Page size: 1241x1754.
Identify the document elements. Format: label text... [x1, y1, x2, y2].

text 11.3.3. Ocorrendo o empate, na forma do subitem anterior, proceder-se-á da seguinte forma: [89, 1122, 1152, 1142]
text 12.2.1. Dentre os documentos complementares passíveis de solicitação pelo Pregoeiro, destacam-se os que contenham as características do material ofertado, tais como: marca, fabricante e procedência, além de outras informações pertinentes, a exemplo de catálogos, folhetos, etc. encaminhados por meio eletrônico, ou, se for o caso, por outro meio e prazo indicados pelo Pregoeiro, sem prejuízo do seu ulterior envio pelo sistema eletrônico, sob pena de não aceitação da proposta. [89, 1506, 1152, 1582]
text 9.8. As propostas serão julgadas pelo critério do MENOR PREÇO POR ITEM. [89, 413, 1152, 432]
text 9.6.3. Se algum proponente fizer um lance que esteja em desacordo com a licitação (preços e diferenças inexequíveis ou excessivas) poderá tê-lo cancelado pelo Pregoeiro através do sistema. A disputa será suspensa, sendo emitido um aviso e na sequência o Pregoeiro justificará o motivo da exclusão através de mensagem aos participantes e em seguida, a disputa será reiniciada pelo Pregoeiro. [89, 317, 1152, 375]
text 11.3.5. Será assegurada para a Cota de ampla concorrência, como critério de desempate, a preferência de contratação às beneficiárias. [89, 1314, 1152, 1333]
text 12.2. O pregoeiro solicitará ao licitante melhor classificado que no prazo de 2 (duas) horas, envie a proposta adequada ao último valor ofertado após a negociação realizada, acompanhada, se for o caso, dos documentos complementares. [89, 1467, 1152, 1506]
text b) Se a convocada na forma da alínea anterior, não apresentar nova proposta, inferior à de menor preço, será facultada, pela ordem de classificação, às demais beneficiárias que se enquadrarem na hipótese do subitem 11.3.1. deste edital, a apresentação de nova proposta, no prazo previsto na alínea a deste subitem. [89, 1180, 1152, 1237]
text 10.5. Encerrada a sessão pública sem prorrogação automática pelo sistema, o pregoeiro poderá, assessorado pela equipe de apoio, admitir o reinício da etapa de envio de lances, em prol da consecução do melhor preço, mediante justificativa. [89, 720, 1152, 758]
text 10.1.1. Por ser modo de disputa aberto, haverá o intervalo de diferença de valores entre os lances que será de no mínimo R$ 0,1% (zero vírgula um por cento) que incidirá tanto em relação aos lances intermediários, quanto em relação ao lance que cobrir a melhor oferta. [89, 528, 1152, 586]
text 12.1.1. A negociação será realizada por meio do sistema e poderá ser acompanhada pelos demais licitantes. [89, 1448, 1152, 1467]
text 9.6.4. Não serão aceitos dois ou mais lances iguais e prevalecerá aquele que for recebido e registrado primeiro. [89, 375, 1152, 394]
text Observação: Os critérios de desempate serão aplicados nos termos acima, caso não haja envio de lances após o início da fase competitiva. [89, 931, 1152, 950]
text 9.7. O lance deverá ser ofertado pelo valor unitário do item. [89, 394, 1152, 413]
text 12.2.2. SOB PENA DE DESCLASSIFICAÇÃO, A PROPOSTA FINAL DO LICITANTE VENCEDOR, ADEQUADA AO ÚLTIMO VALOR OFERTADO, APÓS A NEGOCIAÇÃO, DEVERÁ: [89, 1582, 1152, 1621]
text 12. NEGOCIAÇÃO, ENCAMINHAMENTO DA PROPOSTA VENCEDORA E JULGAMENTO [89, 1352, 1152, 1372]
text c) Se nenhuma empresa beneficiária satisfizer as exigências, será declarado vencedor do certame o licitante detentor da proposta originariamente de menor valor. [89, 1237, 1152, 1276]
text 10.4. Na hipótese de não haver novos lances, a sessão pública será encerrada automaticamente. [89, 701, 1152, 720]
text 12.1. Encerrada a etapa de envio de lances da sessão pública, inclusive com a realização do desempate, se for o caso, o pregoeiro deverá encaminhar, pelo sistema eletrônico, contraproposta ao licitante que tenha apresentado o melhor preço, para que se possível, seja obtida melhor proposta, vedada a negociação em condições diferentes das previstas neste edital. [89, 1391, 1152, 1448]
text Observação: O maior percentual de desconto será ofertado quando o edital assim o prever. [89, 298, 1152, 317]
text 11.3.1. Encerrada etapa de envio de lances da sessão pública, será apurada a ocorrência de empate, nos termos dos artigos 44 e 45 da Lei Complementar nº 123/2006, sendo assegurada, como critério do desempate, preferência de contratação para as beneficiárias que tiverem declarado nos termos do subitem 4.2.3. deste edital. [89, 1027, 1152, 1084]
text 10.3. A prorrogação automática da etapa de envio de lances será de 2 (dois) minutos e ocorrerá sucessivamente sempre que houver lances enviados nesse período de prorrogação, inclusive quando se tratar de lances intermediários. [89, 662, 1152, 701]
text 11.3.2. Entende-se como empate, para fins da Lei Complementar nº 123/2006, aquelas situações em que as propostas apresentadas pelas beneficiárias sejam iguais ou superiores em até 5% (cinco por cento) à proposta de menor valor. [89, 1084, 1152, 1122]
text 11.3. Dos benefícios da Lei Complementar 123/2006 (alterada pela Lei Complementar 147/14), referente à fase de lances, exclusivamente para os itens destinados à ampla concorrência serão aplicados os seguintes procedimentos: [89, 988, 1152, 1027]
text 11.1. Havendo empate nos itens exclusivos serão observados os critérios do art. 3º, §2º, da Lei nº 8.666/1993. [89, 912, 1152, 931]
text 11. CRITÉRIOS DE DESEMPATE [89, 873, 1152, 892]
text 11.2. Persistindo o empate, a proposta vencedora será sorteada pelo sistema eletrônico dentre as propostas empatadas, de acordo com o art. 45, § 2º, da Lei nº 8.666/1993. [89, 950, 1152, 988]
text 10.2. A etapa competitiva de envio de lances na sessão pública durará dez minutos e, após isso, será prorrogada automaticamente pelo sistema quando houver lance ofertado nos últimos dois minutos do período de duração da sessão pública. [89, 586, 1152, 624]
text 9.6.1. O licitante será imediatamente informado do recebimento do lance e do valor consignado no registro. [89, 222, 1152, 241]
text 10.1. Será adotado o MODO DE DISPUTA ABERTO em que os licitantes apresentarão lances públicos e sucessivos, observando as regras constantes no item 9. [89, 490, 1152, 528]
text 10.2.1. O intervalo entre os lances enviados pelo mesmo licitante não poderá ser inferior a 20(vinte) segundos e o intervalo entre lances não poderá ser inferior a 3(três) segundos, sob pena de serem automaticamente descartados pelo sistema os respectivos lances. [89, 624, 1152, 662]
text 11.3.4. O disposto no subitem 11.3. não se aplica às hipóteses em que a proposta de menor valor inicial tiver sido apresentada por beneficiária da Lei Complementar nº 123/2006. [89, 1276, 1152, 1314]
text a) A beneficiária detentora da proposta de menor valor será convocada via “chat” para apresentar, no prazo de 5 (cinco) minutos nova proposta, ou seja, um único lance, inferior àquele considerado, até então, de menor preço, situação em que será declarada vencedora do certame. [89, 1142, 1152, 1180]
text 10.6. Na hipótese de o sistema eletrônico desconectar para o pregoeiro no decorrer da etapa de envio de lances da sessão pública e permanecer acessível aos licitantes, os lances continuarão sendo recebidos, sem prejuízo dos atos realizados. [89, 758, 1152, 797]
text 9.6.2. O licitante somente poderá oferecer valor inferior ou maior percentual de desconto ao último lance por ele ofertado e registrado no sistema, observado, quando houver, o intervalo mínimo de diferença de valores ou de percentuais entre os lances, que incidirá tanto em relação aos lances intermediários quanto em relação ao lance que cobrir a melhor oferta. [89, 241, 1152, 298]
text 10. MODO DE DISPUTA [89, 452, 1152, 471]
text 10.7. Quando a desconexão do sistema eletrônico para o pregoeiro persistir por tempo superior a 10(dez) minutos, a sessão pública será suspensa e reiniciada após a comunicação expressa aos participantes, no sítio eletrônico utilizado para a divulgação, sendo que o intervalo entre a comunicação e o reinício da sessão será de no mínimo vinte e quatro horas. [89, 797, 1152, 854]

TASK TO COMPLETE
Copy the material exactly, from its opening line through the line containing "Identify the document".

RESULT OF THE EXERCISE
Page size: 1241x1754.
Identify the document elements. Format: label text... [x1, y1, x2, y2].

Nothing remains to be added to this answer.